Monday, November 10, 2008

New 2000 AD Books

Here's how this works: I finish reading something, and I tell you about it, and I try not to bore you to death. This time, reviews, of sorts, of Button Man: The Confession of Harry Exton, Nikolai Dante: Sword of the Tsar and Stickleback: England's Glory (all Rebellion, 2008).



Rebellion's been continuing a program of about two reprint collections a month. I buy almost all of them, and these are some of the latest ones. The second Button Man book reprints the second lengthy story of this sporadically-published tale by John Wagner and Arthur Ranson. It first appeared over four months in 1994, and the third wouldn't appear until 2001. In it, the mercenary Harry Exton, whom we thought dead at the end of his first adventure, wakes up in upstate New York, having been rescued and conscripted by a wealthy benefactor to serve as his new hired gun. Genuinely thrilling and full of sharp, unexpected plot twists, I still think the first two Button Man stories will make one hell of a great movie one day.

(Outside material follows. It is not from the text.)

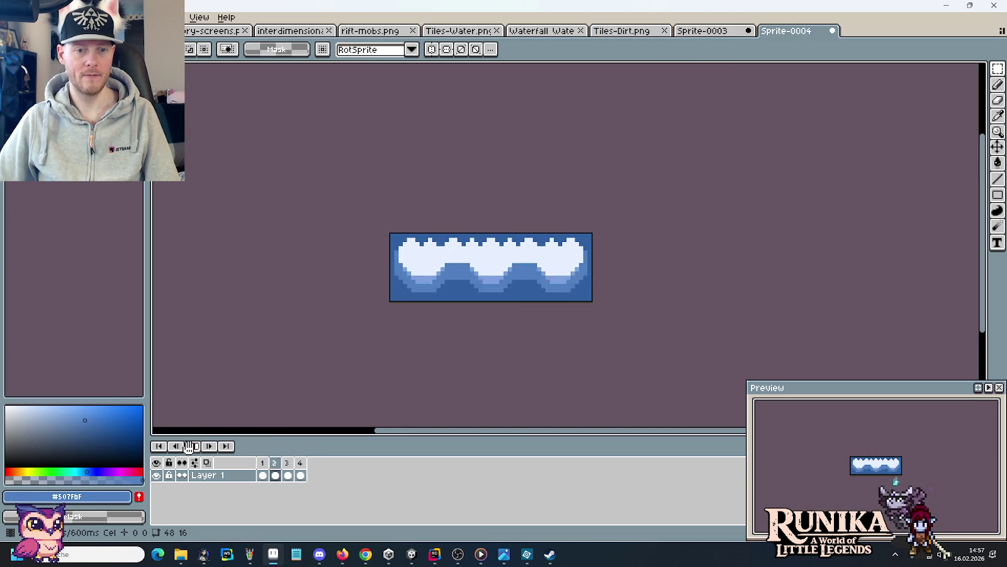
click(189, 447)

The seventh Nikolai Dante book features several shorter adventures, 26 episodes in all, published sporadically over an eighteen month run from 2005-06. It wraps up the long run which had Dante, the most wanted man on Earth, hiding out with his mother, the most notorious pirate queen of the Pacific, but there, as always, working both sides of a con. The downside to this book is that almost all of it features John Burns on art chores. Burns is a superb artist, but I simply don't enjoy his work on Dante. The character's co-creator Simon Fraser returns for the final storyline, which sees Dante pulled out of what looks certain to be the worst scrape he's ever been in and dumped in one that's even worse - a new job in the tsar's employ - and sets up a pile of new subplots and problems that are driving the strip in its current run in 2000 AD. It's very good, but Dante is at his best when he's dealing with ugly politics in the Russian court, and there's not quite as much of that in this book as I'd prefer.

I think most American readers have not yet heard of Stickleback, and, good Lord, are you ever missing out. The brainchild of Ian Edginton and D'Israeli, this misshapen, vulgar gentleman with the hunchback, hideously deformed and visible spine and long nose is the Pope of Crime in Victorian London, a place beset by Lovecraftian nightmares, secret societies, ancient evils, Chinese dragons and undead cowboys. He's appeared so far in two series, starting in 2007. These are compiled here along with supplemental material from D'Israeli's sketchbook, and if there was any justice in the world, I could take myself an apple to work in a Stickleback lunchbox. To be fair, I was pleased but not blown away by the first series when it initially ran; the creators made the unusual decision to frame Stickleback and his world through the eyes of his antagonist, Detective Inspector Valentine Bey, and several episodes passed with only the briefest glimpse of the villain. But it gels perfectly in the end, and the second series is just thunderously weird and wonderful, with a new, left-field jawdropper every five pages or so, as Stickleback and his crew match wits with Wild Bill Hickock and his travelling freakshow. Absolutely essential stuff - now when the heck do we get a third series, Tharg?